--- START ---
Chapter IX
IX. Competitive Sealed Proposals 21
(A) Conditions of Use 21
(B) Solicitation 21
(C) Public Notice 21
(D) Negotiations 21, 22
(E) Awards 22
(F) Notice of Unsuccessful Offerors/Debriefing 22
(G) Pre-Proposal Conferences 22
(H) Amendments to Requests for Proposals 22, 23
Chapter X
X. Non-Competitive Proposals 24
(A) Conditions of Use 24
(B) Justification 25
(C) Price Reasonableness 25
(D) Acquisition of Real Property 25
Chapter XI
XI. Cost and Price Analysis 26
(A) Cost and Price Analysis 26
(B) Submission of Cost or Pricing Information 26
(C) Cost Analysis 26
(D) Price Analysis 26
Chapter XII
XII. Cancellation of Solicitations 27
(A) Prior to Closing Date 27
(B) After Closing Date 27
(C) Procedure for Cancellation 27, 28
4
--- END ---
--- START ---
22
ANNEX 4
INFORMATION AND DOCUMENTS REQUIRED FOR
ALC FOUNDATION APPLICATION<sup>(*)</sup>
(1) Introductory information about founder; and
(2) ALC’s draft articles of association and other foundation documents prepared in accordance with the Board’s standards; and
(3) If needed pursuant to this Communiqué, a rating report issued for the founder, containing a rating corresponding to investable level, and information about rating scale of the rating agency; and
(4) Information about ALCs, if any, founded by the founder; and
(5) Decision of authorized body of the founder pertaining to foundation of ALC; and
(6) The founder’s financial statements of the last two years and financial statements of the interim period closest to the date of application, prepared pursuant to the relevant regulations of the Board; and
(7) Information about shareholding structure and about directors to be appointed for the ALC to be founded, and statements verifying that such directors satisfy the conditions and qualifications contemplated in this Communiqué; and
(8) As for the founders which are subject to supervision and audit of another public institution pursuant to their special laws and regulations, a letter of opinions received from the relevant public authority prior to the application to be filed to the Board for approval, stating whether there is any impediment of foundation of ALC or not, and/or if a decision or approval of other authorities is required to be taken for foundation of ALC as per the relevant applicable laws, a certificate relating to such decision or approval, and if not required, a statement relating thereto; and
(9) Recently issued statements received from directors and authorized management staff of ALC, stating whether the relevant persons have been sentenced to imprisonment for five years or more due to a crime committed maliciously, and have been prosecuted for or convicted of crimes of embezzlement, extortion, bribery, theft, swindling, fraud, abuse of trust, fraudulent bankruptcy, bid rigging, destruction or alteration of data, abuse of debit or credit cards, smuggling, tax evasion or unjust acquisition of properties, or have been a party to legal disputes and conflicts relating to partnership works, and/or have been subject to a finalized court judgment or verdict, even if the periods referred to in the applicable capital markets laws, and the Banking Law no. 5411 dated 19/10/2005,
--- END ---
--- START ---
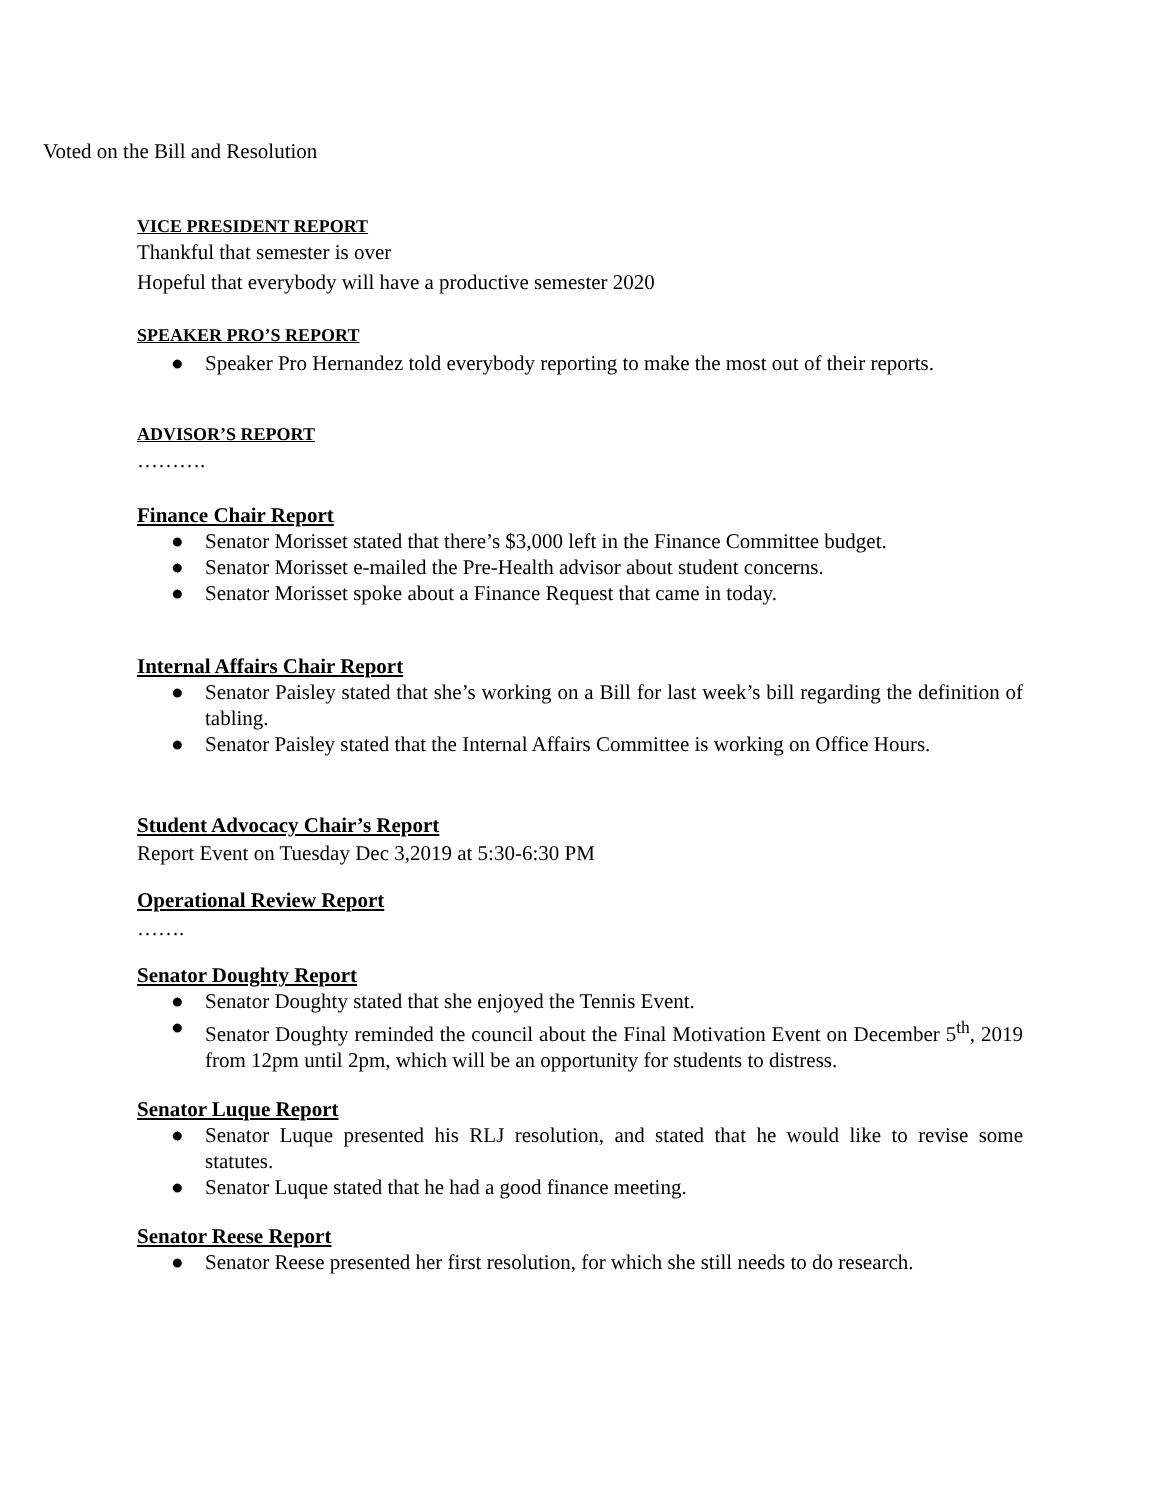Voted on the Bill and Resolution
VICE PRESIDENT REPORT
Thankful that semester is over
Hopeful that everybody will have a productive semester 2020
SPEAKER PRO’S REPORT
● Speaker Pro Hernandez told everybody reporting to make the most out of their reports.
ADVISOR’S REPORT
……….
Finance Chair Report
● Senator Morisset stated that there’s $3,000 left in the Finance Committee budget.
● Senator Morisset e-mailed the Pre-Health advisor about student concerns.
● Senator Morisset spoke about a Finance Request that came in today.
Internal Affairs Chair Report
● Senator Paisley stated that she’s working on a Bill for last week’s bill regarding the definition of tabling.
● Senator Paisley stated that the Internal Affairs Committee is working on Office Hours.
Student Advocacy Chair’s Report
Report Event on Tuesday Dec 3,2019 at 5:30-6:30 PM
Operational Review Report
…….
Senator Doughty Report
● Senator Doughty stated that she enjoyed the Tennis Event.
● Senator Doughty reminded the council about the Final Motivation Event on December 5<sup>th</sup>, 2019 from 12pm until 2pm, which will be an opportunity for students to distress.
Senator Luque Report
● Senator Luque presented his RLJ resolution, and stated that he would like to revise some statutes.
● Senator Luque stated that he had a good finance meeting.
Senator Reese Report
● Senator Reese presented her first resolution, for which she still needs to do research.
--- END ---
• _Work to be completed_: Within the data above, the span starting at the line containing "(C) Public Notice 21" and ending at the line containing "(C) Price Reasonableness 25" is to be retyped exactly, with no other lines.

• _Solution for this problem_:
(C) Public Notice 21
(D) Negotiations 21, 22
(E) Awards 22
(F) Notice of Unsuccessful Offerors/Debriefing 22
(G) Pre-Proposal Conferences 22
(H) Amendments to Requests for Proposals 22, 23
Chapter X
X. Non-Competitive Proposals 24
(A) Conditions of Use 24
(B) Justification 25
(C) Price Reasonableness 25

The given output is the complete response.